# Work task
Every record that follows should be output exactly as it is given.

# Data extract
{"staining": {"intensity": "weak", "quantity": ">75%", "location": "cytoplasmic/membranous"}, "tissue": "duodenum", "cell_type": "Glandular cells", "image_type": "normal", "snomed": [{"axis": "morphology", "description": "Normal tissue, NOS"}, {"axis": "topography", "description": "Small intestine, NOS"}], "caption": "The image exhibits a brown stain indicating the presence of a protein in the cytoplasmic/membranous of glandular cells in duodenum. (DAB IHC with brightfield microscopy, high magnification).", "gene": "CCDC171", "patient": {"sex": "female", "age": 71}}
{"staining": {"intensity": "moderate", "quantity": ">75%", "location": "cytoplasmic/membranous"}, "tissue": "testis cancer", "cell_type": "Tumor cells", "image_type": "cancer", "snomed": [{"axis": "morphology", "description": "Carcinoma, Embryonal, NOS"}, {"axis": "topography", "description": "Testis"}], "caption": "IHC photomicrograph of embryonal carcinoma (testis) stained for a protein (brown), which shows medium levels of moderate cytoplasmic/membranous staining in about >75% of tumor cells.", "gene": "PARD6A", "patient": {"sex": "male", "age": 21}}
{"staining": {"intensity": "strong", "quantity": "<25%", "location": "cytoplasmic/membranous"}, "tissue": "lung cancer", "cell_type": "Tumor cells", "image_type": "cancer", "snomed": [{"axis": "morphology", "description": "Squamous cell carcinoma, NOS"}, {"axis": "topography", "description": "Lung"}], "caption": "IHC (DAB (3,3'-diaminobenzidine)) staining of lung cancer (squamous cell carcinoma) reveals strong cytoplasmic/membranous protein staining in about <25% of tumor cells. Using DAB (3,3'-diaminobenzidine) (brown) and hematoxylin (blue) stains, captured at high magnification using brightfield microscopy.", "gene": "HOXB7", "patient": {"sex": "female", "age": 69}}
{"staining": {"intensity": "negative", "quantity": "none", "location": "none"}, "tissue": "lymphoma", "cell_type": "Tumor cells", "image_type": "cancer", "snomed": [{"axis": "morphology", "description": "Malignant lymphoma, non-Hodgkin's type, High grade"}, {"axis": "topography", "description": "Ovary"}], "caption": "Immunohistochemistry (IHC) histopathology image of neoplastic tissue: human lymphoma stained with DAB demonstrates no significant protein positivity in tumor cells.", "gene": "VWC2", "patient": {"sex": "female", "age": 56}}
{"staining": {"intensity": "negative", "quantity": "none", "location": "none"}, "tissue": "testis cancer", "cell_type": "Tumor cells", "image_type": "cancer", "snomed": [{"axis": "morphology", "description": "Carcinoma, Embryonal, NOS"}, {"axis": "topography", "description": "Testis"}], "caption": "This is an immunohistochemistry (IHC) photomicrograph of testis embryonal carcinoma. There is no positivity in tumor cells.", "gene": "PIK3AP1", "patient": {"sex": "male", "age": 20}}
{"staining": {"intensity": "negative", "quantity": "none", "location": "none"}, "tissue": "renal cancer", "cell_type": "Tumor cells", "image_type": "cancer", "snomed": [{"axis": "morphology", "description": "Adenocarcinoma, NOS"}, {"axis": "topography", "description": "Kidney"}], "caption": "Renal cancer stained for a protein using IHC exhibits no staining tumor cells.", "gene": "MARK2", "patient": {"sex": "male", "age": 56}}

# Answer space
{"staining": {"intensity": "weak", "quantity": ">75%", "location": "cytoplasmic/membranous"}, "tissue": "duodenum", "cell_type": "Glandular cells", "image_type": "normal", "snomed": [{"axis": "morphology", "description": "Normal tissue, NOS"}, {"axis": "topography", "description": "Small intestine, NOS"}], "caption": "The image exhibits a brown stain indicating the presence of a protein in the cytoplasmic/membranous of glandular cells in duodenum. (DAB IHC with brightfield microscopy, high magnification).", "gene": "CCDC171", "patient": {"sex": "female", "age": 71}}
{"staining": {"intensity": "moderate", "quantity": ">75%", "location": "cytoplasmic/membranous"}, "tissue": "testis cancer", "cell_type": "Tumor cells", "image_type": "cancer", "snomed": [{"axis": "morphology", "description": "Carcinoma, Embryonal, NOS"}, {"axis": "topography", "description": "Testis"}], "caption": "IHC photomicrograph of embryonal carcinoma (testis) stained for a protein (brown), which shows medium levels of moderate cytoplasmic/membranous staining in about >75% of tumor cells.", "gene": "PARD6A", "patient": {"sex": "male", "age": 21}}
{"staining": {"intensity": "strong", "quantity": "<25%", "location": "cytoplasmic/membranous"}, "tissue": "lung cancer", "cell_type": "Tumor cells", "image_type": "cancer", "snomed": [{"axis": "morphology", "description": "Squamous cell carcinoma, NOS"}, {"axis": "topography", "description": "Lung"}], "caption": "IHC (DAB (3,3'-diaminobenzidine)) staining of lung cancer (squamous cell carcinoma) reveals strong cytoplasmic/membranous protein staining in about <25% of tumor cells. Using DAB (3,3'-diaminobenzidine) (brown) and hematoxylin (blue) stains, captured at high magnification using brightfield microscopy.", "gene": "HOXB7", "patient": {"sex": "female", "age": 69}}
{"staining": {"intensity": "negative", "quantity": "none", "location": "none"}, "tissue": "lymphoma", "cell_type": "Tumor cells", "image_type": "cancer", "snomed": [{"axis": "morphology", "description": "Malignant lymphoma, non-Hodgkin's type, High grade"}, {"axis": "topography", "description": "Ovary"}], "caption": "Immunohistochemistry (IHC) histopathology image of neoplastic tissue: human lymphoma stained with DAB demonstrates no significant protein positivity in tumor cells.", "gene": "VWC2", "patient": {"sex": "female", "age": 56}}
{"staining": {"intensity": "negative", "quantity": "none", "location": "none"}, "tissue": "testis cancer", "cell_type": "Tumor cells", "image_type": "cancer", "snomed": [{"axis": "morphology", "description": "Carcinoma, Embryonal, NOS"}, {"axis": "topography", "description": "Testis"}], "caption": "This is an immunohistochemistry (IHC) photomicrograph of testis embryonal carcinoma. There is no positivity in tumor cells.", "gene": "PIK3AP1", "patient": {"sex": "male", "age": 20}}
{"staining": {"intensity": "negative", "quantity": "none", "location": "none"}, "tissue": "renal cancer", "cell_type": "Tumor cells", "image_type": "cancer", "snomed": [{"axis": "morphology", "description": "Adenocarcinoma, NOS"}, {"axis": "topography", "description": "Kidney"}], "caption": "Renal cancer stained for a protein using IHC exhibits no staining tumor cells.", "gene": "MARK2", "patient": {"sex": "male", "age": 56}}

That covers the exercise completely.